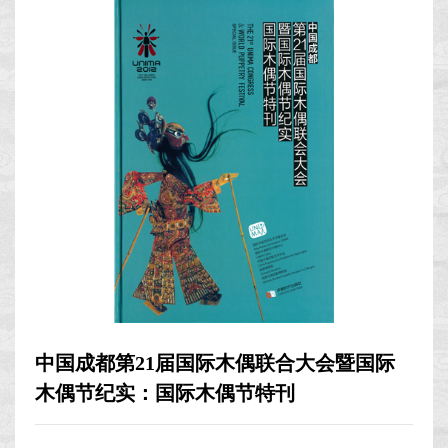
中国成都第21届国际木偶联合大会暨国际
木偶节纪实：国际木偶节特刊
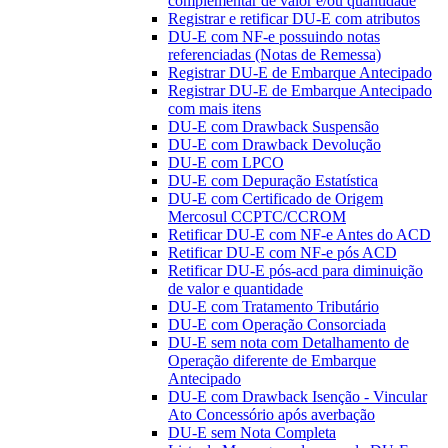
complementar de valor e/ou quantidade
Registrar e retificar DU-E com atributos
DU-E com NF-e possuindo notas
referenciadas (Notas de Remessa)
Registrar DU-E de Embarque Antecipado
Registrar DU-E de Embarque Antecipado
com mais itens
DU-E com Drawback Suspensão
DU-E com Drawback Devolução
DU-E com LPCO
DU-E com Depuração Estatística
DU-E com Certificado de Origem
Mercosul CCPTC/CCROM
Retificar DU-E com NF-e Antes do ACD
Retificar DU-E com NF-e pós ACD
Retificar DU-E pós-acd para diminuição
de valor e quantidade
DU-E com Tratamento Tributário
DU-E com Operação Consorciada
DU-E sem nota com Detalhamento de
Operação diferente de Embarque
Antecipado
DU-E com Drawback Isenção - Vincular
Ato Concessório após averbação
DU-E sem Nota Completa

※ ※ ※

Exercise prompt: From the material above, copy everything exactly but the pictures.

Response:
中国成都第21届国际木偶联合大会暨国际
木偶节纪实：国际木偶节特刊
complementar de valor e/ou quantidade
Registrar e retificar DU-E com atributos
DU-E com NF-e possuindo notas
referenciadas (Notas de Remessa)
Registrar DU-E de Embarque Antecipado
Registrar DU-E de Embarque Antecipado
com mais itens
DU-E com Drawback Suspensão
DU-E com Drawback Devolução
DU-E com LPCO
DU-E com Depuração Estatística
DU-E com Certificado de Origem
Mercosul CCPTC/CCROM
Retificar DU-E com NF-e Antes do ACD
Retificar DU-E com NF-e pós ACD
Retificar DU-E pós-acd para diminuição
de valor e quantidade
DU-E com Tratamento Tributário
DU-E com Operação Consorciada
DU-E sem nota com Detalhamento de
Operação diferente de Embarque
Antecipado
DU-E com Drawback Isenção - Vincular
Ato Concessório após averbação
DU-E sem Nota Completa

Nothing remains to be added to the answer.